A letter was filed with the FCC today (Jan. 24) from Verizon, AT&T, the National Association of Broadcasters and others making some key recommendations and offering a new band plan idea for reorganizing the broadcast/broadband band after the FCC's reverse incentive auctions to reclaim broadcast spectrum for wireless.
The band plan is only one part of the incentive auction process, but an important one for broadcasters who will have to share their former spectrum digs with wireless.
According to a copy of the letter, broadcasters and wireless companies have come to consensus on a "core set of band plan principles" that they wants the FCC to adopt. Those include
1."Adopt a contiguous "down from TV 51" approach with uplink at the top;
2.Maximize the amount of paired spectrum above TV 37 (rely on supplemental downlink configurations where spectrum is cleared but pairing options are not viable);
3.Rely upon 5 MHz spectrum blocks as building blocks for the band plan;
4. Incorporate a "duplex gap" or spacing between uplink (mobile transmit) and downlink (base transmit) of a minimum of 10 MHz, but no larger than technically necessary;
5. Avoid broadcast television stations in the duplex gap;
6. Preclude any operations in the duplex gap or guard bands that would result in harmful interference to adjacent licensed services;
7. Provide guard bands that are, consistent with the statute, "no larger than is technically reasonable" to guard against harmful interference between adjacent operations;
8. Provide a guard band between a high power broadcaster and mobile downlink that is sufficient to protect the wireless service from interference, which will likely be larger than the 6 MHz proposed by the FCC;
9. Permit existing operations in TV 37 to remain;
10. Facilitate international harmonization, prioritizing harmonization across North America and move forward expeditiously to coordinate with Canada and Mexico for new broadcast assignments."

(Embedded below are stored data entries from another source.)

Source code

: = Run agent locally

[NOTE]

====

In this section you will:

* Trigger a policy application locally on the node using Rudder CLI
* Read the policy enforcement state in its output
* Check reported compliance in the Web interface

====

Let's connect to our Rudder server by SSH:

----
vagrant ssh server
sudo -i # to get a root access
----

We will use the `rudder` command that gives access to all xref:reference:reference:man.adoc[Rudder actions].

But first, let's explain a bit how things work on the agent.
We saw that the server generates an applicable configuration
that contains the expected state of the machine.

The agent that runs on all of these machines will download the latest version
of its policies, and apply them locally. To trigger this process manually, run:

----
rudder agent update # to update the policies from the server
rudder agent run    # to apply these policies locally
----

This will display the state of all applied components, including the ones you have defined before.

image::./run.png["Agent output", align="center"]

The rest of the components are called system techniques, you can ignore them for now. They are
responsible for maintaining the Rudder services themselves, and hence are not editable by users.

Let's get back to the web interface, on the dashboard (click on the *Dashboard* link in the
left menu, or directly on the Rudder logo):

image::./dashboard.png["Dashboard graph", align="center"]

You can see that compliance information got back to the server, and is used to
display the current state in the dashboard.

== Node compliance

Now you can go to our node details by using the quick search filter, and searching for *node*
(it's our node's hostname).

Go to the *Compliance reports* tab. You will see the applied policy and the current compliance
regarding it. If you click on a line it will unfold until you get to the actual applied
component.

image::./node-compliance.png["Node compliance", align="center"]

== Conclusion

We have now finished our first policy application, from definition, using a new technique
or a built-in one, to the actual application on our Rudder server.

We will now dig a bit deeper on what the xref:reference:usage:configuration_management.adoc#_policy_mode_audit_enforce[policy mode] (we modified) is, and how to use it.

The fact that NAB and wireless companies came to some agreement buttresses the assertion by NAB auction point person Rick Kaplan, who told B&C in an interview two weeks ago that NAB was looking to be a uniter not a divider and had been in talks with wireless folks. He said that "if you are all committed to having a successful auction and one that makes sense for everybody...you can find a solution that maybe works for everybody."
The letter is said to be separate from comments those various parties plan to file at the FCC by Friday, the deadline for initial comments in the FCC's proposed framework for the auctions.
In additon to AT&T, Verizon and NAB, signing on to the letter, which was filed late Thursday, were Qualcomm, T-Mobile and Intel.